The Right Twin (Bell Family 1) - Page 59

“Hello there,” he crooned from the open vehicle door to the dog. “You’ve got yourself into a mess, haven’t you?”

Even through his pain, Luke responded to the gentle-sounding stranger by trying hard to wag his tail. There was no room for both of them on the passenger side, so she went around to the driver’s side and opened that door, intent on helping to lift the dog from there. By the time she made it that short distance, Dr. Caldwell had already slipped a transfer sheet under the dog and was gripping the edges.

His hands were big, she noticed, with a little light area of skin where a wedding ring once had been.

She knew a little about him from the gossip around town. It was hard to miss it when he was currently staying at the Cold Creek Inn—owned and operated by her sister-in-law Laura, married to Caidy’s brother Taft.

Though Laura usually didn’t gossip about her guests, over dinner last week her other brother, Trace—who made it his business as police chief to find out about everyone moving into Pine Gulch—had interrogated her so skillfully, Laura probably didn’t realize what she had revealed.

From that conversation, Caidy had learned Ben Caldwell had two children, a girl and a boy, ages nine and five, respectively, and he had been a widower for two years.

Why on earth he had suddenly pulled up stakes to settle in a quiet town like Pine Gulch was a mystery to everyone. In her experience, people who came to this little corner of Idaho in the shadow of the Tetons were either looking for something or running away.

None of that was her business, she reminded herself. The only thing she cared about was the way he treated her dogs.
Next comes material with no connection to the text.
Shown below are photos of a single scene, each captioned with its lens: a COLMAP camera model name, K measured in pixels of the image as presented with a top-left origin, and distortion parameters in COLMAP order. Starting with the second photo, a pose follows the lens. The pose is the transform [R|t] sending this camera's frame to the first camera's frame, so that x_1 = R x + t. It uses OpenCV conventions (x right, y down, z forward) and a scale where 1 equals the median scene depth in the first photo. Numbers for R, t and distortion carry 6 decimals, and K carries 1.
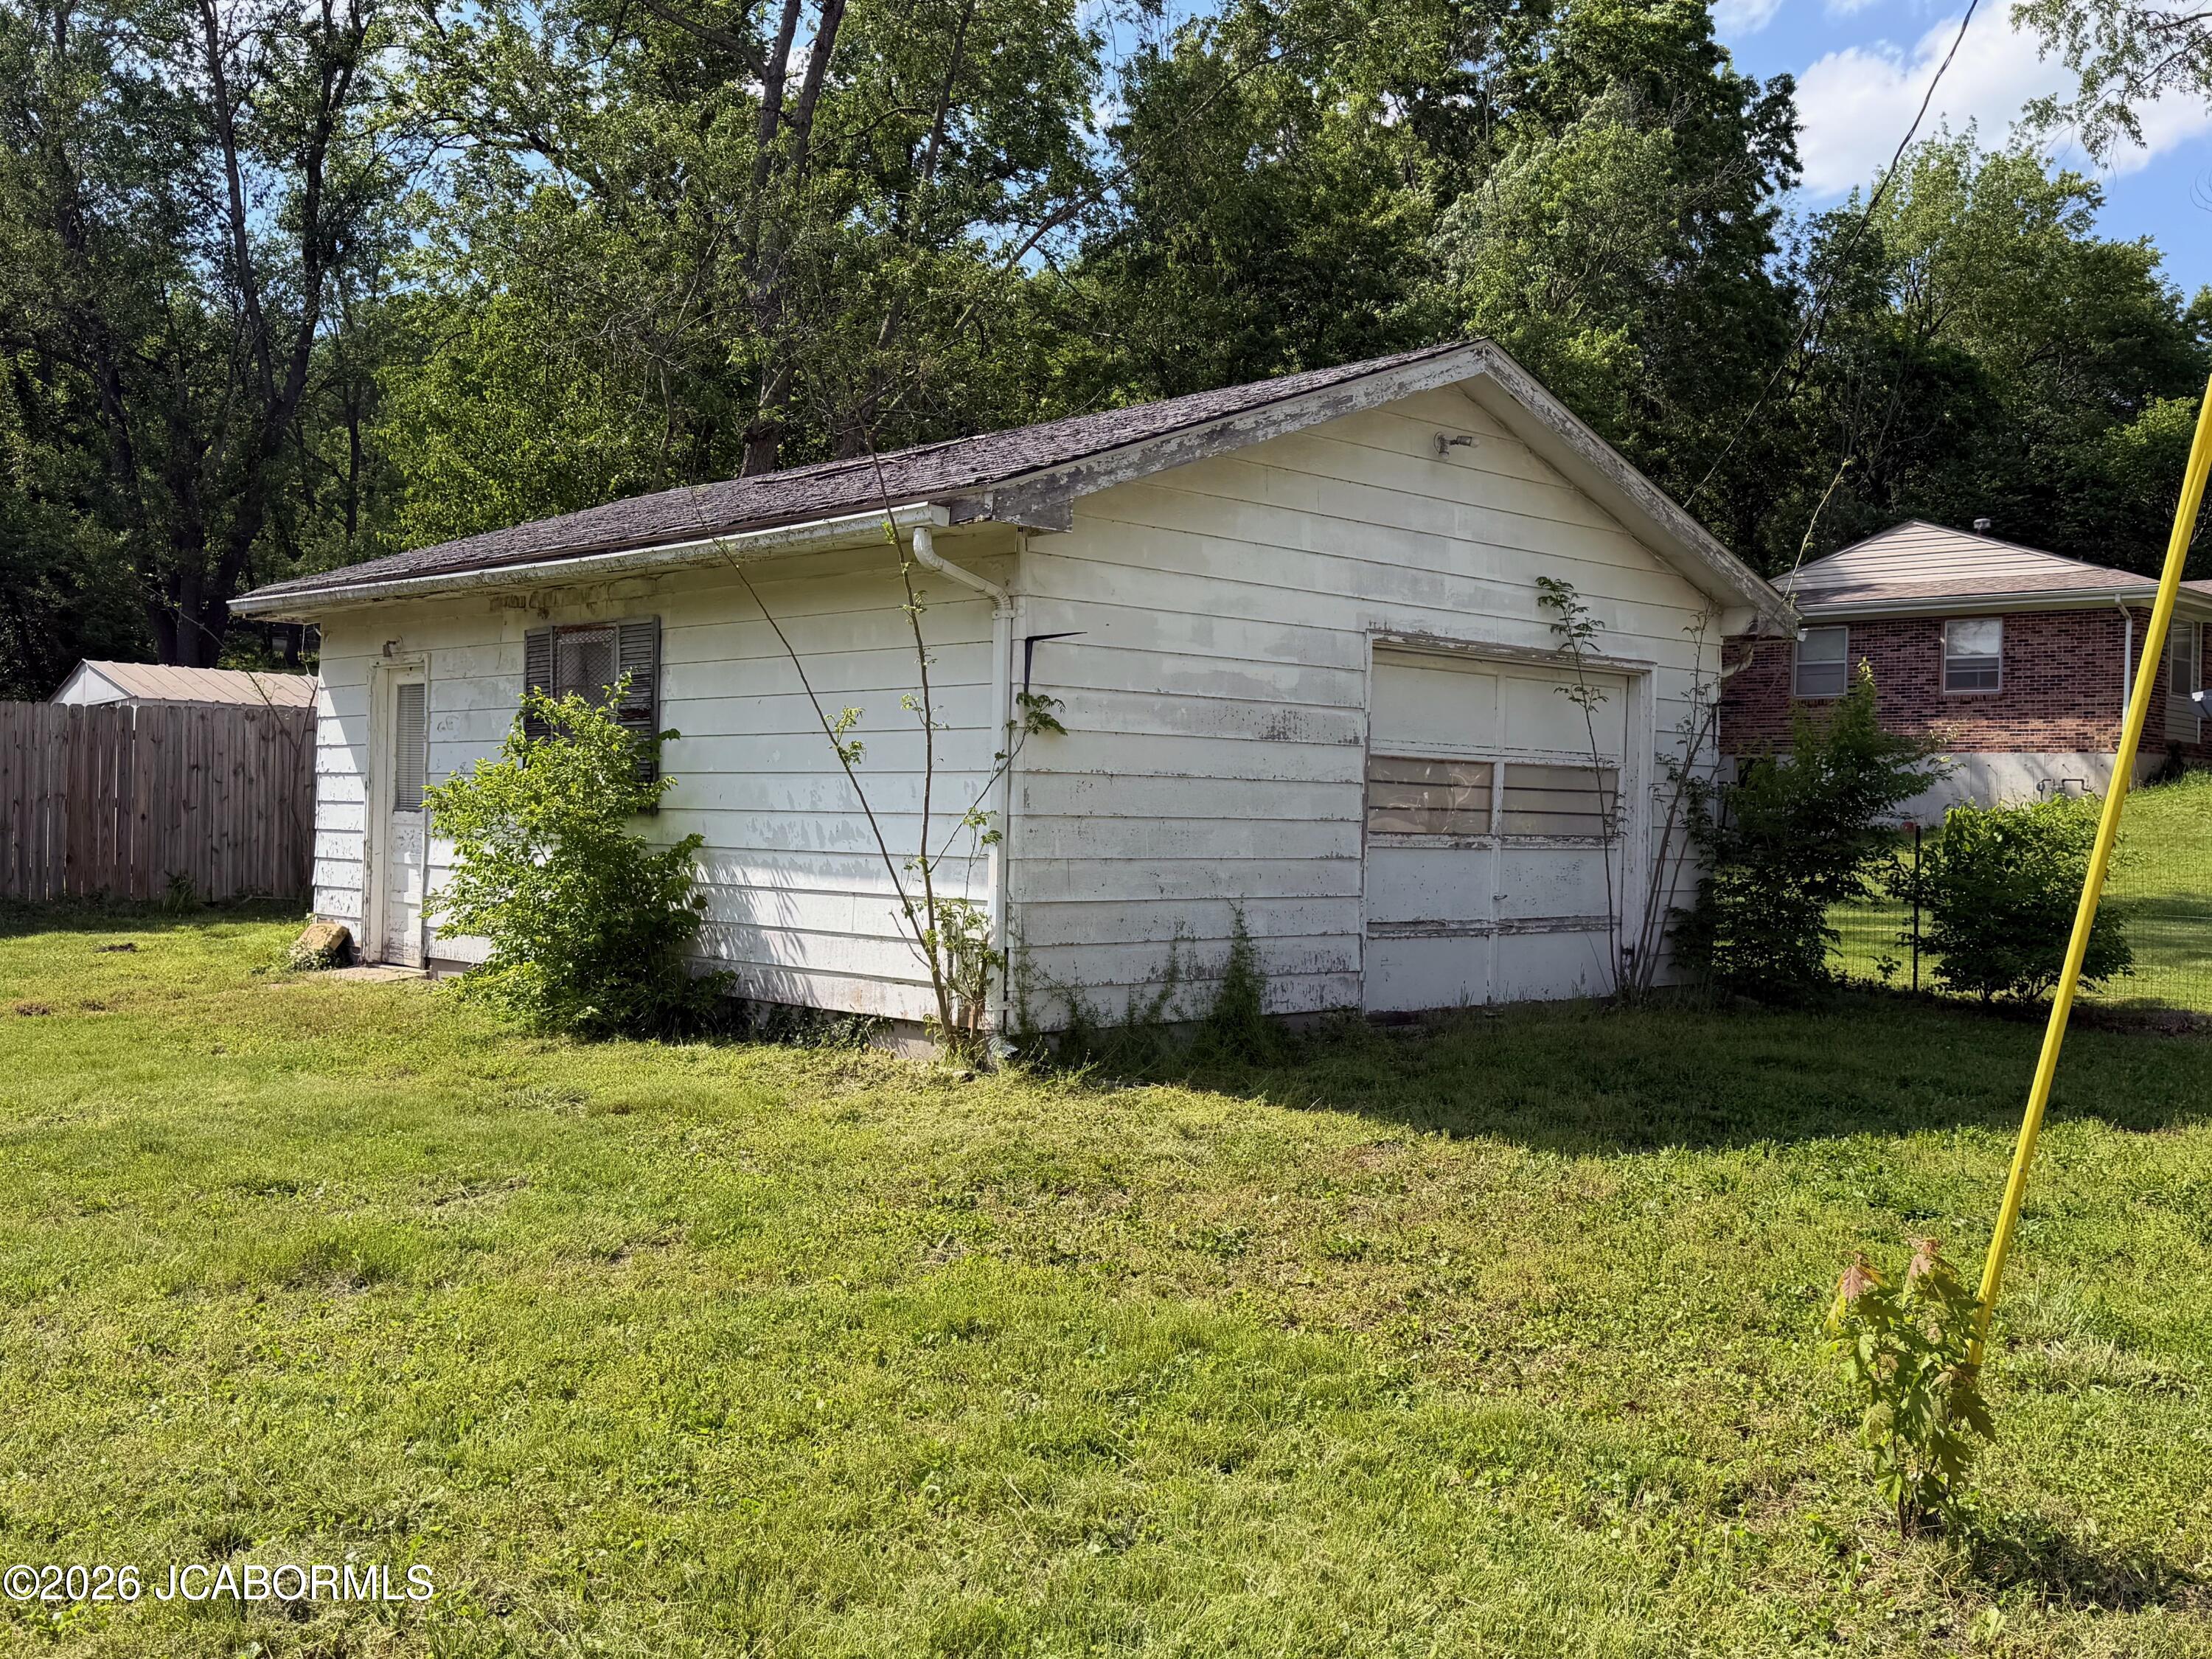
lens RADIAL K [[2076.0, 0, 1106.0], [0, 2076.0, 830.6], [0, 0, 1]] dist [0.001184, 0.000000]
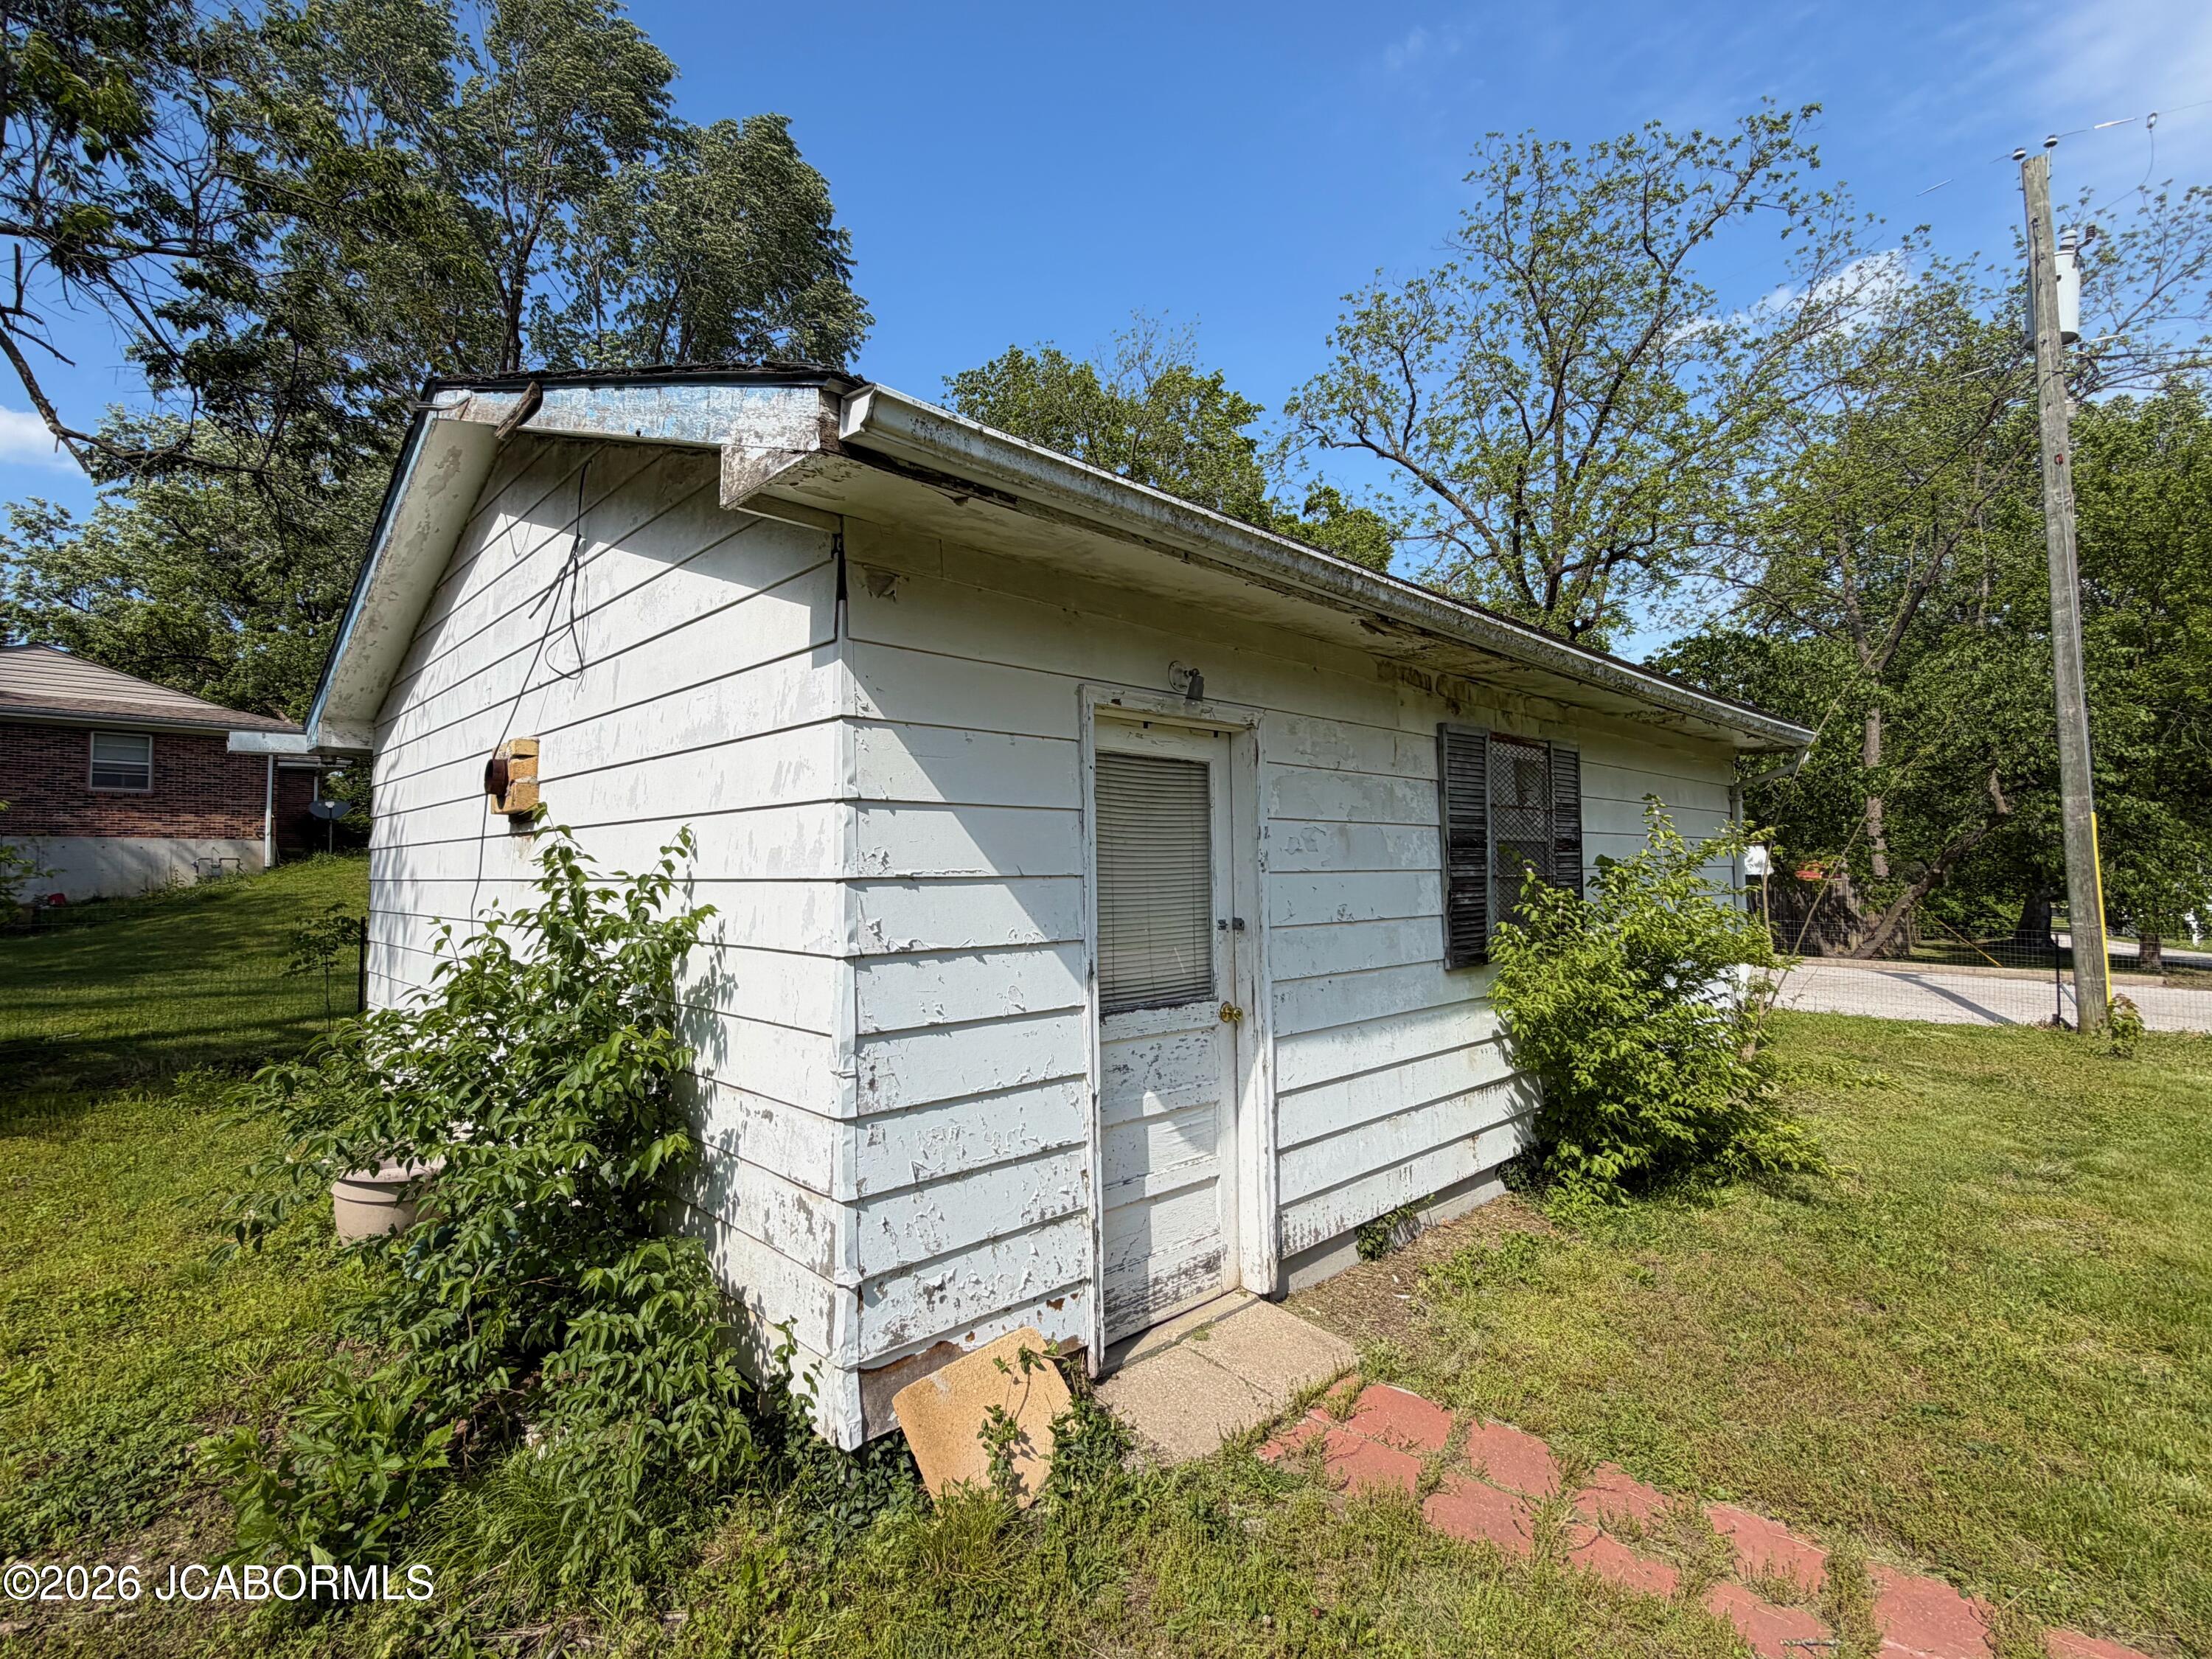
lens RADIAL K [[1039.1, 0, 1105.3], [0, 1039.1, 825.4], [0, 0, 1]] dist [0.000566, 0.000021]
pose [[0.010038, 0.033333, 0.999394, -0.227999], [0.009575, 0.999395, -0.033429, -0.017544], [-0.999904, 0.009905, 0.009712, 0.387625]]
Judging by how carefully he moved his hands over Luke’s injuries, he appeared competent and even kind, at least to animals—something she generally considered a far more important character indicator than how a man treated other people.

“Okay, Luke. Just lie still, there’s a good boy.” He spoke in a low, calm voice. “We’re going to move you now. Easy. Easy.”

He handed the stretcher across the cab to her and then reached for the transfer sheet. “I’m going to lift him slightly and then you can slide the board under him. Slowly. Yes. That’s it.”

She had plenty of experience transferring injured animals. Years of experience. It bothered her to be treated as if she didn’t know the first thing about this kind of emergency care, but now didn’t seem the time to correct him.

Together they carried the stretcher into the emergency treatment room and set the dog gingerly down on the exam table.

She didn’t like the pain in Luke’s eyes. It reminded her a lot of how Lucky, her brother Taft’s little beagle cross, had looked right after the car accident that had nearly killed him.

Now Lucky was happy as a pig in clover, she reminded herself. He lived with Taft and Laura and their two children at Taft’s house near the mouth of Cold Creek Canyon and thought he ruled the universe. If Lucky could survive his brush with death, she couldn’t see any reason for Luke to do otherwise.

“That’s a nasty puncture wound. At least an inch or two deep. I’m surprised it’s not deeper.”

That could be because she had managed to pull Luke to safety before Festus could finish taking his bad mood out on a helpless dog.

“What about the leg? Can you save it?”

“I’m going to have to x-ray before I can answer that. How far are you prepared to go for his care?”

It took her a moment to realize what he was asking in his blunt way. A difficult part of life as a vet was the knowledge that, although a vet might have the power to treat an animal successfully, sometimes the owner’s ability—or willingness, for that matter—to pay was the ultimate decision maker.

“Whatever is necessary,” she answered stiffly. “I don’t care about the cost. Just do what you have to do.”

He nodded, his attention still on her dog, and she wanted to think his hard expression thawed slightly, like a tiny crackle of ice on the edge of a much deeper lake.

“Regardless of what the X-ray shows, his treatment is going to take a few hours. You can go. Leave your number with Joni and I’ll have her call you when I know more.”

“No. I’ll wait.”

That surprise in his blue eyes annoyed the heck out of her. Did he think she would just abandon her dog here with a stranger for a couple of hours while she went off to have her hair done?

“Your choice.”

“I can help you back here. I’ve...had some training and I often helped Doc Harris. I actually worked here when I was a teenager.”

If her life had gone a little more according to plan, she might have been the one taking over Doc Harris’s clinic, though she hoped she wouldn’t be as surly and unlikable as this new veterinarian.

“That won’t be necessary.” Dr. Caldwell dismissed all her hopes and dreams and volunteer work at the clinic as if they meant nothing. “Joni and I can handle it. If you insist on waiting, you can go ahead and have a seat in the waiting room.”

What a jerk. She could push the matter. She was paying for the treatment here, after all. If she wanted to stay with her dog, there was nothing Dr. Ben No-Bedside-Manner Caldwell could do about it. But she didn’t want to waste time and possibly jeopardize Luke’s treatment.

“Fine,” she muttered. She turned and pushed through the doors into the waiting room, seething with frustration.